Additionally, fewer groups are providing transit services due to health concerns in some areas hard-hit by the coronavirus, says Bruce Colburn, program coordinator for Souls to the Polls in Milwaukee, a group that focuses on increasing voter turnout in Black communities. So at his organization, roughly 50 to 60 volunteers from across the country are answering calls to a hotline to connect voters in Milwaukee and the surrounding area to a free Uber or Lyft ride to their polling place.
Coburn says partnering with these rideshare companies allows them to expand their outreach beyond city limits and ensures drivers are trained to observe coronavirus safety guidelines, such as requiring a mask, following cleaning protocols and ensuring passengers stay in the backseat. Voters can call the hotline after they're done voting for a ride back home, too.
"We're glad to work with agencies that do this for a living and also have volunteers to make sure people are comfortable in using the service," Coburn says. He adds that more volunteers have taken interest in supporting Milwaukee's Souls to the Polls efforts since the spring primaries, and that recruitment efforts are ongoing.
Many local chapters of civic engagement, community, government and faith-based groups have networks of volunteer drivers who can arrange free transportation to voting sites. Some cities that have consolidated polling locations into major voting centers are offering free public transit to vote.
Bicyclists have their own options to get to the polls safely: Members of the North American Bike Association, including Bird and other bike-sharing programs, will offer free or reduced-cost bike rides to voters on Nov. 3.
And VoteRiders, a nonpartisan nonprofit with 700 partner organizations, has a Voter ID Helpline and Chatbot that answers questions about local transportation efforts to voting sites, says founder and president Kathleen Unger.

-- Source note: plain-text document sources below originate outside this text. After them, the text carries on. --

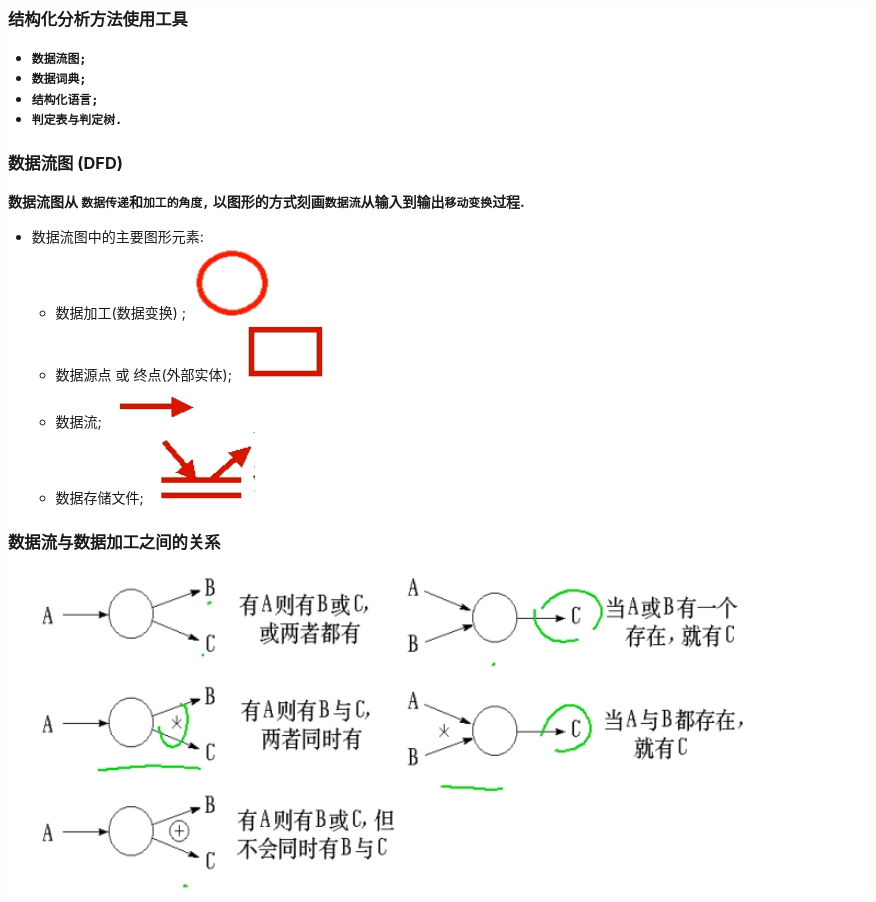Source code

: ### 结构化分析方法使用工具

* **`数据流图;`**
* **`数据词典;`**
* **`结构化语言;`**
* **`判定表与判定树.`**

### 数据流图 \(DFD\)

**数据流图从 `数据传递`和`加工的角度,` 以图形的方式刻画`数据流`从输入到输出`移动变换`过程.**

* 数据流图中的主要图形元素:
  * 数据加工\(数据变换\) ;  ![](.gitbook/assets/usdsi-pvoydqrs-phv-l5-jtt.png) 
  * 数据源点 或 终点\(外部实体\);  ![](.gitbook/assets/d8hsm-zc-gtip-n-yqbr9hv.png) 
  * 数据流;    ![](.gitbook/assets/wb-6usd4uf-rnusdllfjo1b-qwv.png)
  * 数据存储文件;   ![](.gitbook/assets/27x9-16b-of_x-t-fa323c.png) 

### 数据流与数据加工之间的关系

![&#x6570;&#x636E;&#x6D41;&#x4E0E;&#x6570;&#x636E;&#x52A0;&#x5DE5;&#x4E4B;&#x95F4;&#x7684;&#x5173;&#x7CFB;](.gitbook/assets/image%20%2831%29.png)
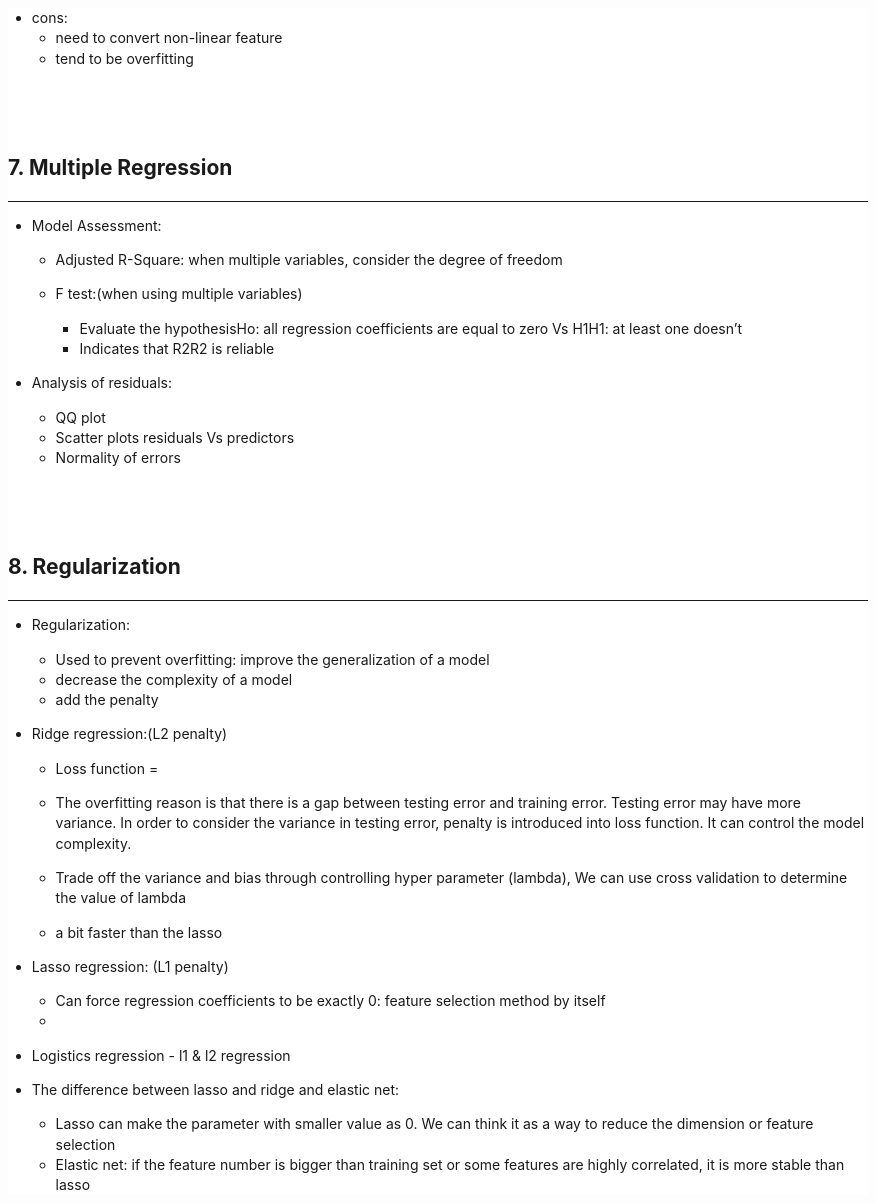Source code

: - cons:
  - need to convert non-linear feature
  - tend to be overfitting

\
&nbsp;

## 7. Multiple Regression

---

- Model Assessment:
  - Adjusted R-Square: when multiple variables, consider the degree of freedom

  - F test:(when using multiple variables)
    - Evaluate the hypothesisHo: all regression coefficients are equal to zero Vs H1H1: at least one doesn’t
    - Indicates that R2R2 is reliable

- Analysis of residuals:
  - QQ plot
  - Scatter plots residuals Vs predictors
  - Normality of errors

\
&nbsp;

## 8. Regularization

---

- Regularization:
  - Used to prevent overfitting: improve the generalization of a model
  - decrease the complexity of a model
  - add the penalty
- Ridge regression:(L2 penalty)
  - Loss function =
   
  - The overfitting reason is that there is a gap between testing error and training error. Testing error may have more variance. In order to consider the variance in testing error, penalty is introduced into loss function. It can control the model complexity.
  - Trade off the variance and bias through controlling hyper parameter (lambda), We can use cross validation to determine the value of lambda
  - a bit faster than the lasso
- Lasso regression: (L1 penalty)
  - Can force regression coefficients to be exactly 0: feature selection method by itself
  -
- Logistics regression - l1 & l2 regression

- The difference between lasso and ridge and elastic net:
  - Lasso can make the parameter with smaller value as 0. We can think it as a way to reduce the dimension or feature selection
  - Elastic net: if the feature number is bigger than training set or some features are highly correlated, it is more stable than lasso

Given all the changes to the voting process this year, it's crucial voters plan ahead and know exactly how they will cast their ballot, says Jeanete Senecal, senior director of mission impact for the League of Women Voters. Check to see your best location options if you plan to drop off your ballot at a drop box or voting site. Also check the address and hours of operations for your early voting site, she adds, as it could be different from your designated polling site for Election Day. Your Election Day voting site could also be a different location than in the past. Wherever you're headed, give yourself ample time to get there safely.
As with any election, Senecal adds, determine if your state or jurisdiction requires you bring any kind of identification in order to vote. Resources like vote411.org and VoteRiders can help voters understand and protect their rights leading up to and on Election Day.
"Even if you've voted for decades, you may not know the ins and outs of this new process," Senecal says. Additionally, "an important message to all voters is: Because we are in an unprecedented election cycle between the pandemic and increased voter interest, it's going to take a while in some jurisdictions for all the ballots to be counted. But it's the process working when election officials are taking time to count every vote."